Likewise, plaintiff fails to state an equal protection claim because he has not alleged "that he was treated differently from other similarly situated individuals" or "that the defendant unequally applied a facially neutral ordinance for the purpose of discriminating against him." Leib v. Hillsborough Cty. Pub. Transp. Comm'n, 558 F.3d 1301, 1307 (11th Cir. 2009). As plaintiff acknowledges, the FOIA violation alleged in count one is "the suit's only essential cause of action." (Doc. 15, p. 4). Counts two and three of complaint, therefore, should be dismissed.
Accordingly, it is respectfully RECOMMENDED:
1. That defendant's Motion to Dismiss and/or Motion for More Definite Statement as to Counts Two and Three (doc. 12) be GRANTED, and counts two and three of the complaint be DISMISSED WITH PREJUDICE.
2. That this case be referred to the undersigned for further proceedings on count one of the complaint.
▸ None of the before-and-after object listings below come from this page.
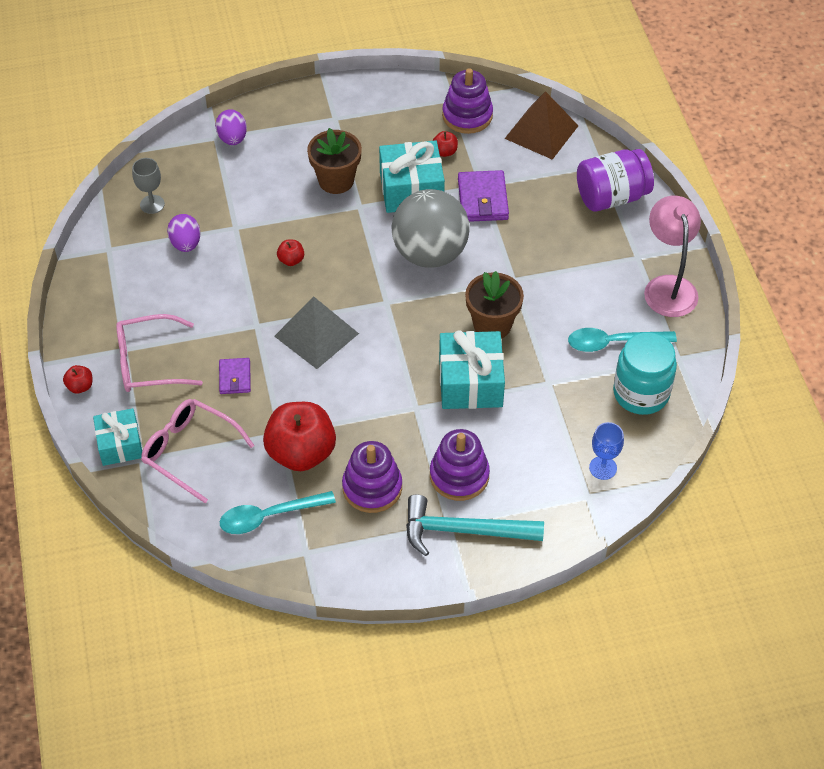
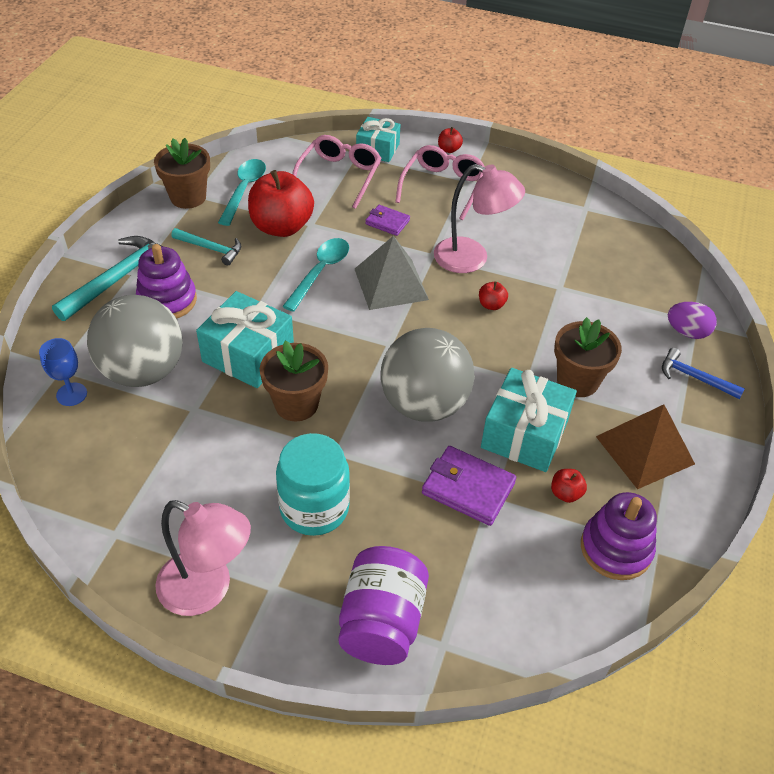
camera: 120 degrees right, 5 degrees down
(152, 204) = (625, 249): grey goblet -> none
(186, 244) = (560, 250): purple egg -> none
(190, 452) = (339, 176): pink glasses -> pink glasses turned 45 degrees counterclockwise
(241, 296) = (472, 259): none -> pink lamp
(280, 122) = (694, 377): none -> blue hammer
(314, 556) = (188, 197): none -> brown flower pot
(372, 487) = (211, 249): purple stacking toy -> turquoise hammer
(541, 132) = (542, 613): brown pyramid -> brown pyramid (644, 450)
(543, 438) = (143, 371): none -> grey ball
(613, 343) = (187, 488): turquoise spoon -> turquoise spoon (320, 272)
(641, 393) = (110, 472): turquoise jar -> turquoise jar (314, 508)

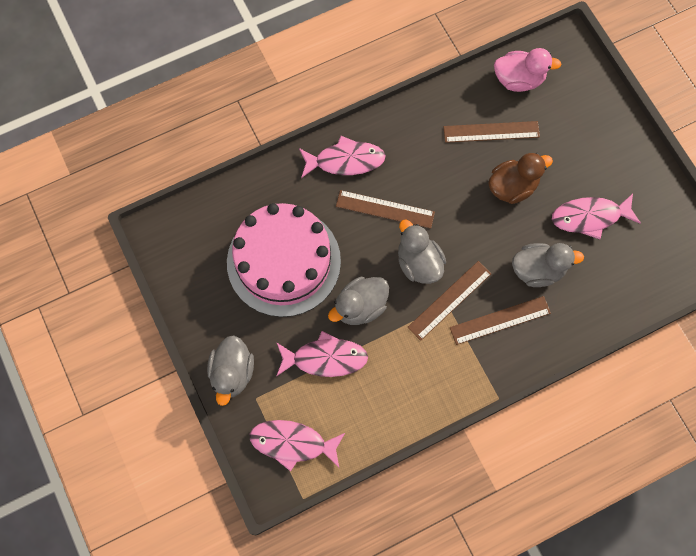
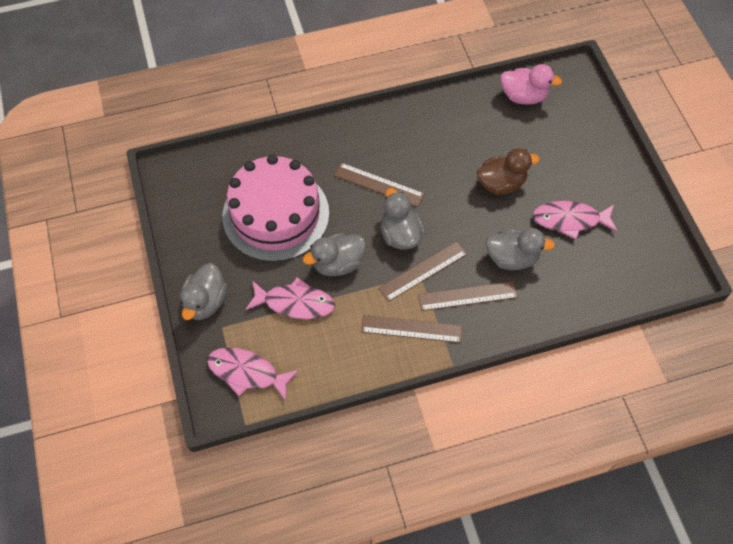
camera: 10 degrees right, 10 degrees down
(345, 161) = (351, 139): pink fish -> none
(491, 132) = (490, 135): brown ruler -> brown ruler (411, 329)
At Pensacola, Florida, this 6th day of November, 2018.
/s/ _________
CHARLES J. KAHN, JR.
UNITED STATES MAGISTRATE JUDGE
NOTICE TO THE PARTIES
Objections to these proposed findings and recommendations may be filed within 14 days after being served a copy thereof. Any different deadline that may appear on the electronic docket is for the court's internal use only and does not control. A copy of objections shall be served upon the Magistrate Judge and all other parties. A party failing to object to a Magistrate Judge's findings or recommendations contained in a report and recommendation in accordance with the provisions of 28 U.S.C. § 636(b)(1) waives the right to challenge on appeal the district court's order based on unobjected-to factual and legal conclusions. See 11th Cir. R. 3-1; 28 U.S.C. § 636.